There is also the messenger to consider. Biden recently remarked on an "unfair" sexism in the campaign four years ago. Then came an aside, blunt but true: "That's not going to happen with me."
Sanders is summoning 2016 memories of another sort. After his setbacks this month, he finds himself in much the same bind he faced against Clinton, seeking ways to prolong the primary but finding few opportunities for true breakthroughs.
In recent days, Sanders and his allies have made the case that Democrats would be foolish to nominate the more moderate candidate once again, reminding audiences of Biden's potential vulnerabilities on matters of trade and the Iraq War.
"Lots of flashbacks," said Nina Turner, a former Ohio state senator and Sanders' national campaign co-chair. "2016 has never ended."
Trump, she added, was sure to reprise a formula that worked for him the last time, if Democrats let him. "You best believe Donald J. Trump is going to make this a repeat of 2016," Turner said, comparing Biden's record to Clinton's. "There are so many similarities for him to hit."
The president, still known to recount the details of his election victory years after the fact, is not the only veteran of that campaign inclined to linger over it. Clinton is starring in a new documentary series in which her loss is featured prominently.
And Sanders, pressed repeatedly of late about whether his attacks on Biden might damage the former vice president in November, appeared to grow frustrated last week with a trope he recognized well.
"I heard that back in 2016," he told reporters in Phoenix. "2016, the feeling was, 'We should anoint the candidate, and get everybody else - get out of the race.' Is that really what democracy is about?"
Biden has not generally felt like a candidate on a glide path to an anointing, though he has appeared exceedingly happy on the campaign trail in recent days, wearing his signature aviator sunglasses indoors at an ice cream shop in California last week and telling reporters about his cash windfall between spoonfuls.
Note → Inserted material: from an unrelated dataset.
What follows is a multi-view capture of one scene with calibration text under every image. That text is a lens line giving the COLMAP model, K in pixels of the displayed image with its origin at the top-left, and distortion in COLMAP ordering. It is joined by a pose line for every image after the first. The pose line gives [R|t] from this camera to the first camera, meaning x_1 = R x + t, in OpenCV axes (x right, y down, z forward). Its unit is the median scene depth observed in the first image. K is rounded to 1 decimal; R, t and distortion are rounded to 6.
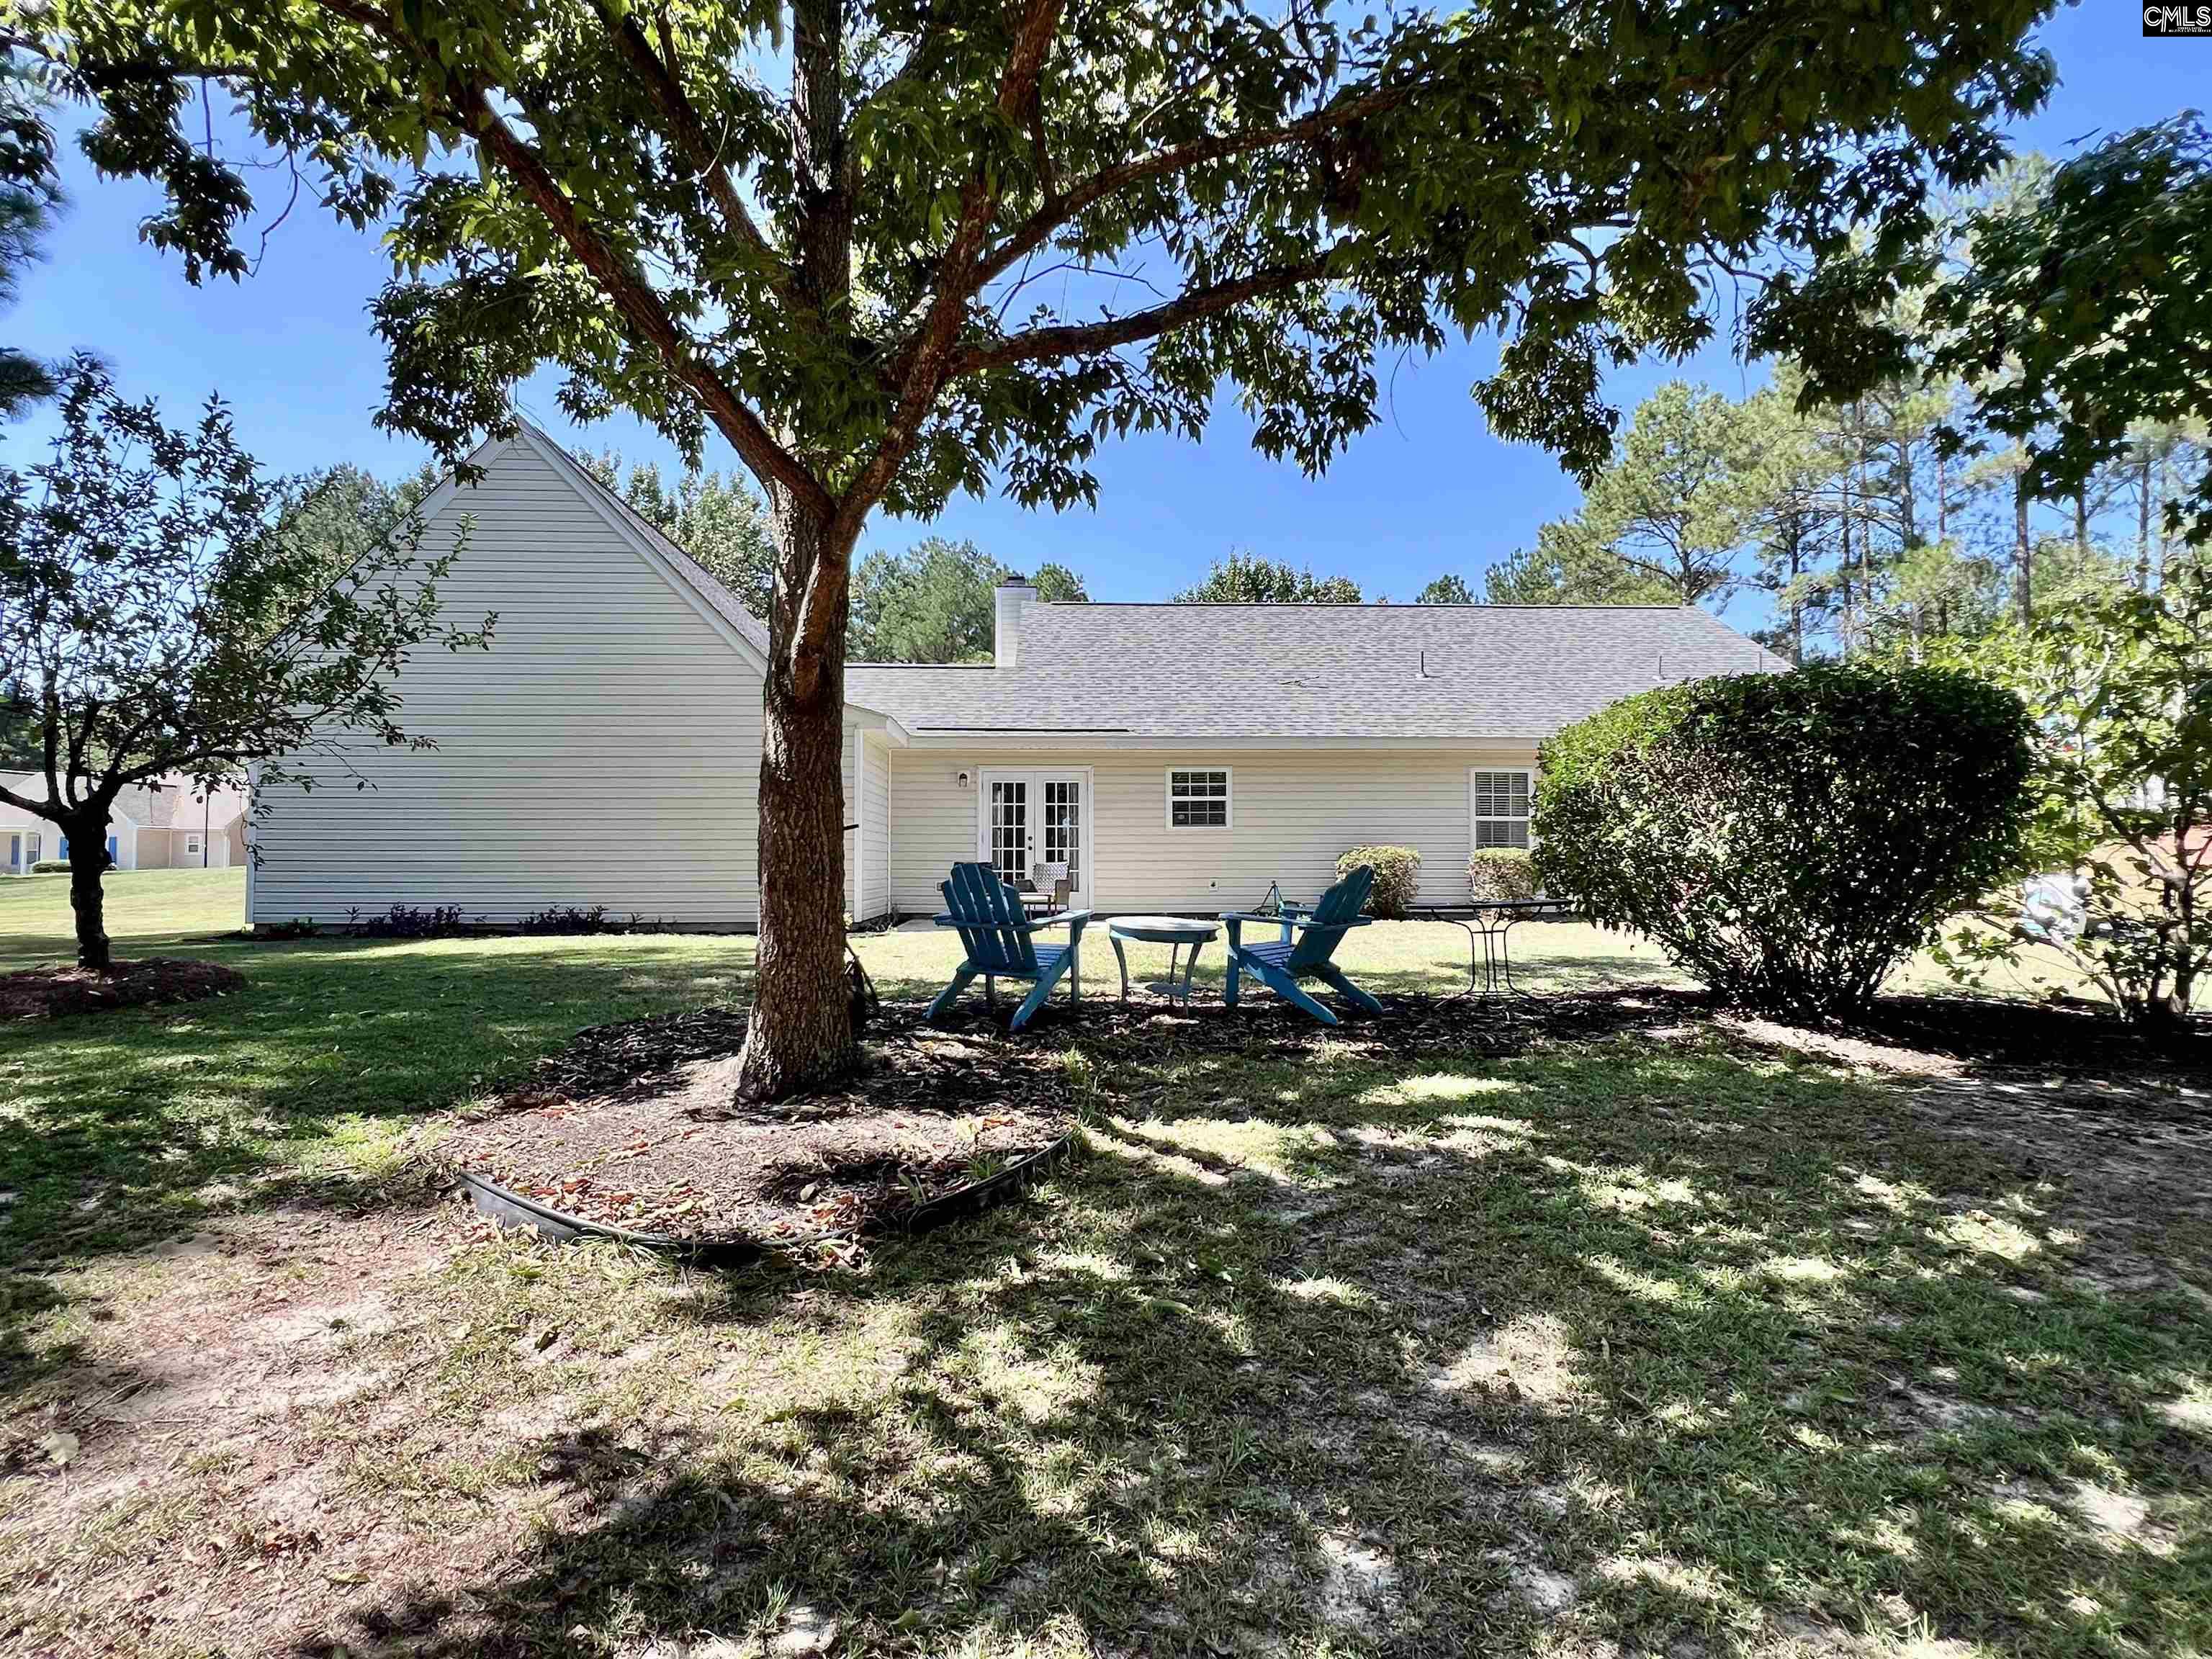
lens RADIAL K [[1149.0, 0, 1106.0], [0, 1149.0, 829.5], [0, 0, 1]] dist [-0.007749, -0.000367]
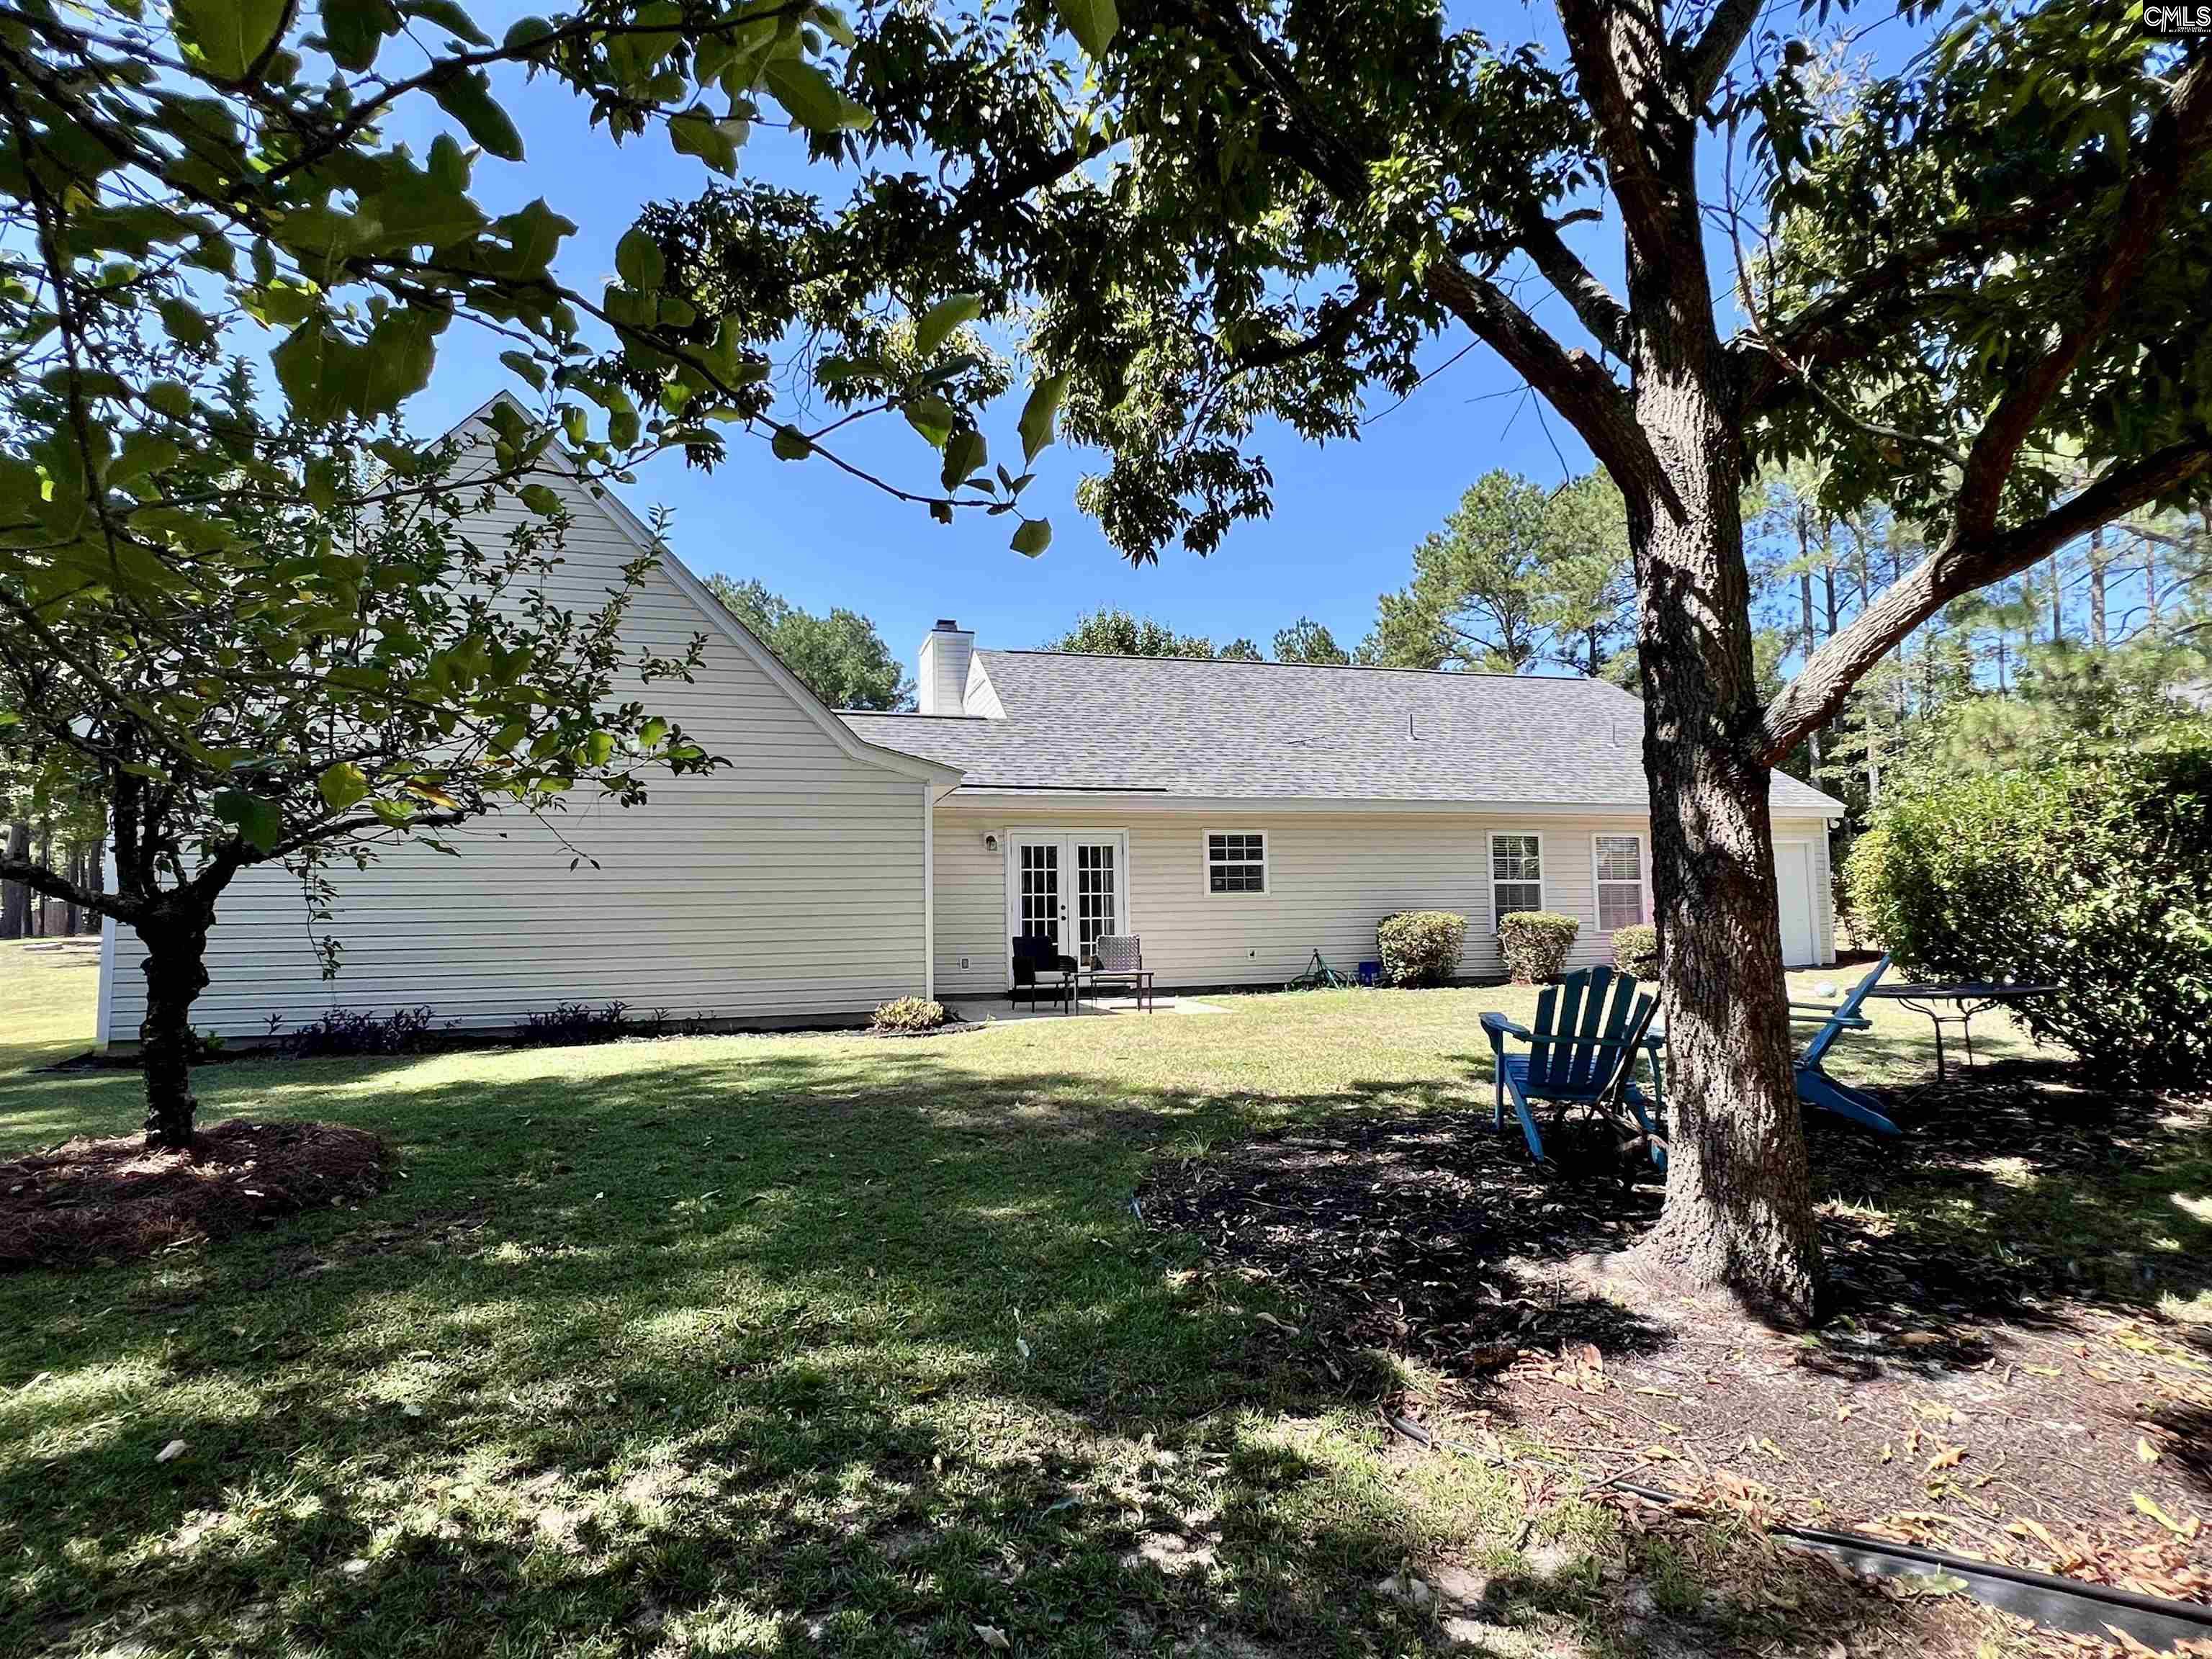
lens RADIAL K [[1149.0, 0, 1106.0], [0, 1149.0, 829.5], [0, 0, 1]] dist [-0.007749, -0.000367]
pose [[0.970981, 0.004568, 0.239114, -0.249030], [0.006400, 0.998963, -0.045072, -0.012563], [-0.239072, 0.045294, 0.969945, 0.110083]]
But winning has not changed the underlying weaknesses that defined him through the early states. Despite the growing presence of teleprompters, he still sometimes sets off on long tangents and makes verbal blunders.
He continues to struggle to excite some young people and progressives. He can lose his temper in heated and colorful ways, a trait that delights some voters who take it as a sign of vigor but strikes others as unseemly for a man pursuing the statesman's mantle. (Biden swore at a man in Michigan who had suggested Biden wanted to confiscate guns. "Don't be such a horse's ass," he said at another point in the exchange.)
After Iowa, Biden's team underwent a shake-up, and people inside and outside the campaign have since reported more signs of a righted ship. Just last week, three former rivals - Pete Buttigieg, Amy Klobuchar and Beto O'Rourke - announced their endorsements in the span of a few hours, in an extraordinary show of force that sent Biden into Super Tuesday with a burst of momentum and free media.
It was the kind of dramatic turn that felt essential to boosting a campaign eager for any jolt it could find as it sought to catch up to Sanders, the early delegate leader.
A week later, Biden's success registered as something even more stunning, in its way: a little boring.